To rewrite the equation in a standardized form, we need to complete the square separately for the x and y terms. Let's start with the x terms:
2x^2 + 4x = 0
Divide both sides of the equation by 2:
x^2 + 2x = 0
Now, add the square of half the coefficient of x, which is (2/2)^2 = 1, to both sides:
x^2 + 2x + 1 = 1
Simplify:
(x + 1)^2 = 1
Next, let's complete the square for the y terms:
-y^2 + 4y = 4
Multiply both sides of the equation by -1 to make the leading coefficient positive:
y^2 - 4y = -4
Add the square of half the coefficient of y, which is (4/2)^2 = 4, to both sides:
y^2 - 4y + 4 = 0
Simplify:
(y - 2)^2 = 0
Now, let's rewrite the entire equation in standardized form:
(x + 1)^2 = 1
(y - 2)^2 = 0
From these equations, we can identify the center of the ellipse as (-1, 2). Notice that the equation for y has a squared term equal to zero, which indicates that the ellipse is a "degenerate" ellipse. In this case, it reduces to a single point on the y-axis at (x=-1, y=2).
To find the transverse axis, vertices, and foci, we can use the general form of an ellipse equation:
[(x - h)^2 / a^2] + [(y - k)^2 / b^2] = 1
Where (h, k) represents the center of the ellipse, a represents the semi-major axis, and b represents the semi-minor axis.
Comparing this with the given equation, we can determine that the semi-major axis (a) is 1 and the semi-minor axis (b) is 0. Since the semi-minor axis is zero, this also indicates a degenerate ellipse.
Therefore, the center of the ellipse is (-1, 2), the transverse axis is along the x-axis, the vertices are at (-1±1, 2), and the foci coincide with the center.
Next, you mentioned the parametric equations:
x = 2cos(t)
y = 3cos(t)
These parametric equations describe an ellipse centered at the origin, with semi-major axis 2 and semi-minor axis 3.
Finally, you asked for the rectangular equation given these parametric equations. To find this, we can eliminate the parameter t by rearranging the equations:
From x = 2cos(t), we can solve for cos(t) as cos(t) = x/2.

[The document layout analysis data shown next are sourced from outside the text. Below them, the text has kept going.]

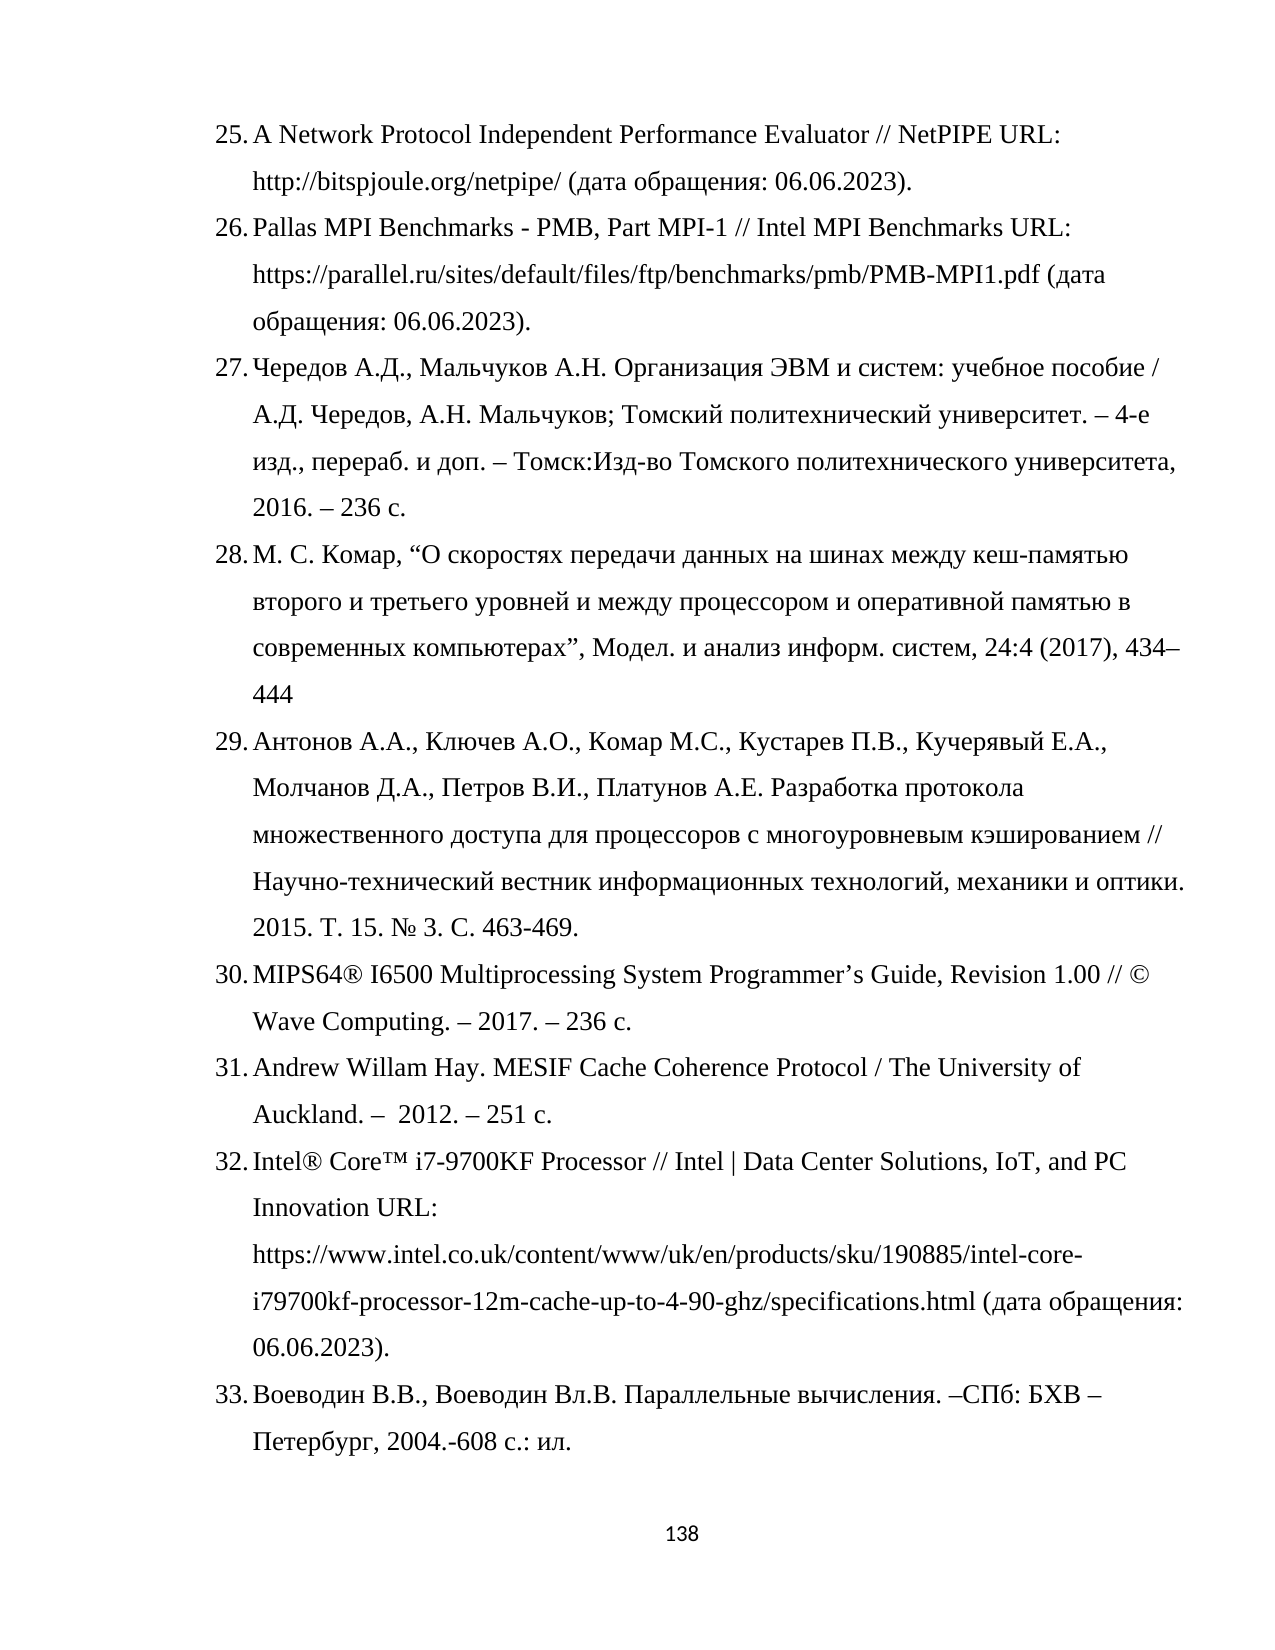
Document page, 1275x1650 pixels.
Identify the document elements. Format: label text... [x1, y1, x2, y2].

list Воеводин В.В., Воеводин Вл.В. Параллельные вычисления. –СПб: БХВ – Петербург, 2004.-608 с.: ил. [215, 1378, 1186, 1456]
list Intel® Core™ i7-9700KF Processor // Intel | Data Center Solutions, IoT, and PC Innovation URL: https://www.intel.co.uk/content/www/uk/en/products/sku/190885/intel-core-i79700kf-processor-12m-cache-up-to-4-90-ghz/specifications.html (дата обращения: 06.06.2023). [215, 1145, 1186, 1363]
list MIPS64® I6500 Multiprocessing System Programmer’s Guide, Revision 1.00 // © Wave Computing. – 2017. – 236 с. [215, 958, 1186, 1036]
list Pallas MPI Benchmarks - PMB, Part MPI-1 // Intel MPI Benchmarks URL: https://parallel.ru/sites/default/files/ftp/benchmarks/pmb/PMB-MPI1.pdf (дата обращения: 06.06.2023). [215, 211, 1186, 336]
list Чередов А.Д., Мальчуков А.Н. Организация ЭВМ и систем: учебное пособие / А.Д. Чередов, А.Н. Мальчуков; Томский политехнический университет. – 4-е изд., перераб. и доп. – Томск:Изд-во Томского политехнического университета, 2016. – 236 с. [215, 351, 1186, 523]
list A Network Protocol Independent Performance Evaluator // NetPIPE URL: http://bitspjoule.org/netpipe/ (дата обращения: 06.06.2023). [215, 118, 1186, 196]
list Andrew Willam Hay. MESIF Cache Coherence Protocol / The University of Auckland. – 2012. – 251 с. [215, 1051, 1186, 1129]
list Антонов А.А., Ключев А.О., Комар М.С., Кустарев П.В., Кучерявый Е.А., Молчанов Д.А., Петров В.И., Платунов А.Е. Разработка протокола множественного доступа для процессоров с многоуровневым кэшированием // Научно-технический вестник информационных технологий, механики и оптики. 2015. Т. 15. № 3. С. 463-469. [215, 725, 1186, 943]
list М. С. Комар, “О скоростях передачи данных на шинах между кеш-памятью второго и третьего уровней и между процессором и оперативной памятью в современных компьютерах”, Модел. и анализ информ. систем, 24:4 (2017), 434–444 [215, 538, 1186, 709]
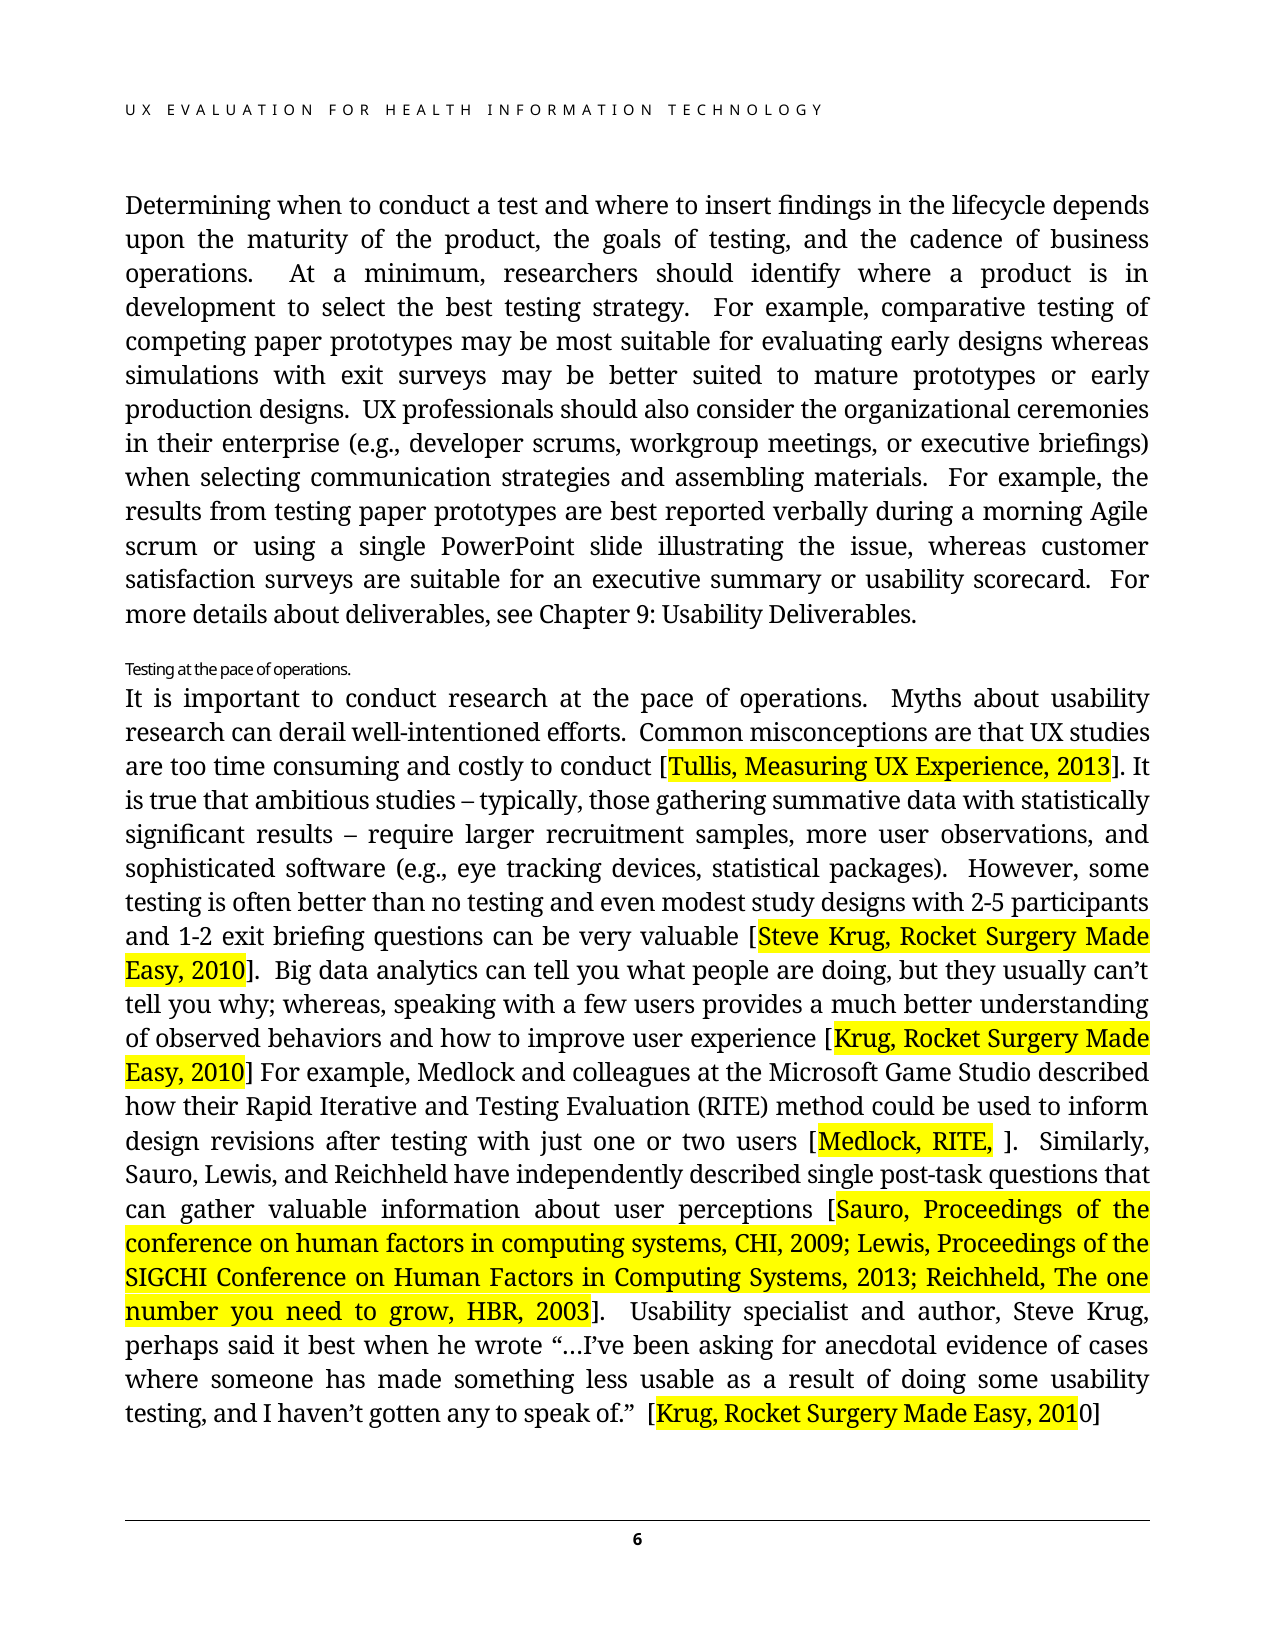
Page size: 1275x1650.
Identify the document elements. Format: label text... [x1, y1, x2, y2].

subtitle Testing at the pace of operations. [125, 655, 1150, 680]
text It is important to conduct research at the pace of operations. Myths about usability research can derail well-intentioned efforts. Common misconceptions are that UX studies are too time consuming and costly to conduct [Tullis, Measuring UX Experience, 2013]. It is true that ambitious studies – typically, those gathering summative data with statistically significant results – require larger recruitment samples, more user observations, and sophisticated software (e.g., eye tracking devices, statistical packages). However, some testing is often better than no testing and even modest study designs with 2-5 participants and 1-2 exit briefing questions can be very valuable [Steve Krug, Rocket Surgery Made Easy, 2010]. Big data analytics can tell you what people are doing, but they usually can’t tell you why; whereas, speaking with a few users provides a much better understanding of observed behaviors and how to improve user experience [Krug, Rocket Surgery Made Easy, 2010] For example, Medlock and colleagues at the Microsoft Game Studio described how their Rapid Iterative and Testing Evaluation (RITE) method could be used to inform design revisions after testing with just one or two users [Medlock, RITE, ]. Similarly, Sauro, Lewis, and Reichheld have independently described single post-task questions that can gather valuable information about user perceptions [Sauro, Proceedings of the conference on human factors in computing systems, CHI, 2009; Lewis, Proceedings of the SIGCHI Conference on Human Factors in Computing Systems, 2013; Reichheld, The one number you need to grow, HBR, 2003]. Usability specialist and author, Steve Krug, perhaps said it best when he wrote “…I’ve been asking for anecdotal evidence of cases where someone has made something less usable as a result of doing some usability testing, and I haven’t gotten any to speak of.” [Krug, Rocket Surgery Made Easy, 2010] [125, 680, 1150, 1225]
text It is important to conduct research at the pace of operations. Myths about usability research can derail well-intentioned efforts. Common misconceptions are that UX studies are too time consuming and costly to conduct [Tullis, Measuring UX Experience, 2013]. It is true that ambitious studies – typically, those gathering summative data with statistically significant results – require larger recruitment samples, more user observations, and sophisticated software (e.g., eye tracking devices, statistical packages). However, some testing is often better than no testing and even modest study designs with 2-5 participants and 1-2 exit briefing questions can be very valuable [Steve Krug, Rocket Surgery Made Easy, 2010]. Big data analytics can tell you what people are doing, but they usually can’t tell you why; whereas, speaking with a few users provides a much better understanding of observed behaviors and how to improve user experience [Krug, Rocket Surgery Made Easy, 2010] For example, Medlock and colleagues at the Microsoft Game Studio described how their Rapid Iterative and Testing Evaluation (RITE) method could be used to inform design revisions after testing with just one or two users [Medlock, RITE, ]. Similarly, Sauro, Lewis, and Reichheld have independently described single post-task questions that can gather valuable information about user perceptions [Sauro, Proceedings of the conference on human factors in computing systems, CHI, 2009; Lewis, Proceedings of the SIGCHI Conference on Human Factors in Computing Systems, 2013; Reichheld, The one number you need to grow, HBR, 2003]. Usability specialist and author, Steve Krug, perhaps said it best when he wrote “…I’ve been asking for anecdotal evidence of cases where someone has made something less usable as a result of doing some usability testing, and I haven’t gotten any to speak of.” [Krug, Rocket Surgery Made Easy, 2010] [125, 1293, 1150, 1430]
text Determining when to conduct a test and where to insert findings in the lifecycle depends upon the maturity of the product, the goals of testing, and the cadence of business operations. At a minimum, researchers should identify where a product is in development to select the best testing strategy. For example, comparative testing of competing paper prototypes may be most suitable for evaluating early designs whereas simulations with exit surveys may be better suited to mature prototypes or early production designs. UX professionals should also consider the organizational ceremonies in their enterprise (e.g., developer scrums, workgroup meetings, or executive briefings) when selecting communication strategies and assembling materials. For example, the results from testing paper prototypes are best reported verbally during a morning Agile scrum or using a single PowerPoint slide illustrating the issue, whereas customer satisfaction surveys are suitable for an executive summary or usability scorecard. For more details about deliverables, see Chapter 9: Usability Deliverables. [125, 187, 1150, 630]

Similarly, from y = 3cos(t), we can solve for cos(t) as cos(t) = y/3.
Setting these two equivalent expressions for cos(t) equal to each other, we have:
x/2 = y/3
Now, we can rearrange this equation to get the rectangular equation:
3x = 2y
So, the rectangular equation for the given parametric equations is 3x - 2y = 0.
I hope this explanation helps! Let me know if you have any further questions.